Starting a vegetable garden is an easy way to save money and with the recently high costs of fresh produce more people are choosing to start a vegetable garden this summer. Other reasons to start your own vegetable garden include
• Food safety, you have control of what you are going how it is going, and control over fertilizers and pesticides used.
• Access to fresh vegetables during the growing season, and the satisfaction of processing and storing your own homegrown vegetables for use in the off season.
• Health benefits of active gardening cannot be understated. Gardening has benefits both the physical, mental and emotional health of its participants and can be a fun recreational pursuit for the whole family.
The important thing to remember is that gardening is not as difficult as you may think. The simplicity of gardening, of dropping the seed into soil, adding proper care and producing an edible vegetable is simply the way nature works.
By paying attention to a few basic rules and following a few recommendations, there is no reason for you not to have a successful productive garden this summer. You will be able to enjoy cheaper, more nutritious, and safer food through the summer season and be able to preserve and store your homegrown goodies for the winter.
1. Location – some vegetable plants need full sun, some vegetable plants need partial shade. Try to select a location on your property that can provide a bit of both. If the area chosen is full sun, you can use row covers to provide some shade to the plants that need it.
2. You will also need an easily accessible source of water. A nearby faucet that can provide water through a hose, or close to a building that can provide water from gravity feed rain barrels will also do the trick. Hauling water in buckets is not an enjoyable experience for the gardener.
3. Good soil is the most important factor in a successful garden. Know your soil type and add lots of organic matter. We are fortunate to have rich sandy loam that drains well and have added as much organic matter as we can get over the past seven years. Compost, shredded leaves, grass clippings, aged sawdust all finds its way into the raised rows and raised beds.
4. Keep it natural. Avoid chemical fertilizers, pesticides and GMO seed and you can be assured you are feeding your family the very best of fresh produce. Grow like your grandparents did.
1. Keep it small and in control. A large garden demands more time and can prove to be overwhelming for the first time gardener. It is best to start small and as you gain experience and set new gardening goals allow the size of your garden to grow. A 10’ x 16’ garden can adequately provide for a family of four through the summer season and still supply foods for processing and storage into the winter months.
2. Plant what you will eat. Kale may be the new superfood. However, if no one in your family will eat it, it is taking up valuable gardening space. If you like fresh salads. Plant a variety of leafy greens that provide daily fresh salads. Like green beans, plant green beans and plant enough to vacuum pack and freeze and enjoy it with your Christmas dinner. Like salsa for movie nights? Grow tomatoes, onions and peppers. The idea here is to plant according to what your family likes to eat.

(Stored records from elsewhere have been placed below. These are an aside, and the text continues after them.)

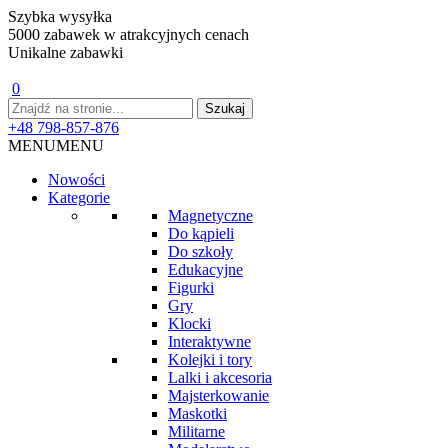
Szybka wysyłka
5000 zabawek w atrakcyjnych cenach
Unikalne zabawki
0
+48 798-857-876
MENU
MENU
Nowości
Kategorie
Magnetyczne
Do kąpieli
Do szkoły
Edukacyjne
Figurki
Gry
Klocki
Interaktywne
Kolejki i tory
Lalki i akcesoria
Majsterkowanie
Maskotki
Militarne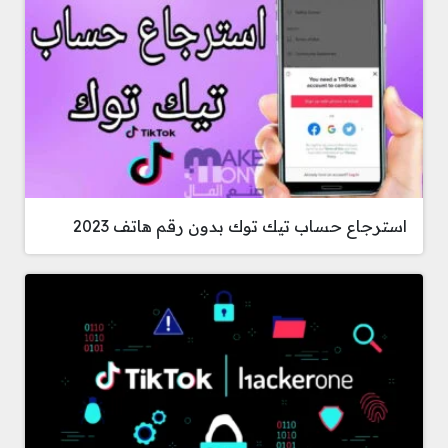
استرجاع حساب تيك توك بدون رقم هاتف 2023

3. Source seeds locally. Avoid purchasing seeds where you do not know the source. Good seed, non-GMO seldom sells for $1.00 a package. Beware of low pricing as they could be re-packaged old seeds. Buy from a reliable source that is producing seed tested for your hardiness zone. The Creative Garden Patch sources seed in our geographical area. Last year we had super success with seed from Rainbow Seed, located in Riverside-Albert, NB and supplies non GMO, heirloom seed. Our garlic seed is sourced minutes away from the Gagetown Garlic Company.
4. Avoid over planting. One tomato plant, depending on the variety, can produce 10 to 15 pounds of tomatoes. Do you really need three six-packs of tomatoes from the nursery? If you want different varieties of tomatoes, consider giving your excess plants away to community gardens or arranged to share with fellow gardening friends.

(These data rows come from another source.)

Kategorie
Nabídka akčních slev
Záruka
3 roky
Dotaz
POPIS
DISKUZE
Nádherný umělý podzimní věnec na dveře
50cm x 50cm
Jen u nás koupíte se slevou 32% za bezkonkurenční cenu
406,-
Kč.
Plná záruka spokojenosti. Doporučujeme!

5. Mulch all your bare soil. Use of mulch suppresses weeds and helps retain moisture in the soil. Mulching will also cut down on the labour required. We mulch with year old hay, straw, shredded leaves and plant cover crops like annual rye and buckwheat as we harvest areas of the garden.
6. Seek out advice. Gather information on what grows best in your geographical area and hardiness zone. Find the most experienced gardener in your locale and ask if you can visit. Be prepared to help in the weeding and keep your eyes and ears open and ask questions. Visit local farmers markets and talk to the local organic farmers. Most are happy to share their knowledge and will likely invite you to visit the organic operation. Get to know your nearby nurseries. Many offer seminars on gardening for free or a small fee.

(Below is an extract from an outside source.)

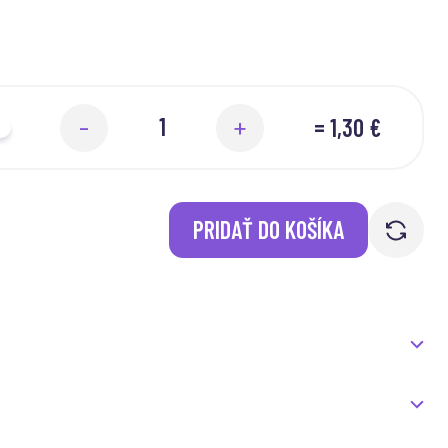
=
1,30 €
-
+
PRIDAŤ DO KOŠÍKA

7. Join a gardening group or club. Visit community gardens, search the Internet and Facebook, and inquire at your local nurseries for groups that may be operating in your area. Through these clubs, you will be able to share with the knowledge and experience of other gardeners and participate in seed and plant exchanges.
8. Our final recommendation – do not procrastinate. If you’re thinking about starting your own garden, start planning now. We have been using the Garden Planner from GrowVeg.com for three years and love the ease of use in keeping things organized and scheduled.
Growing your own fresh, nutritious food is easier than many think.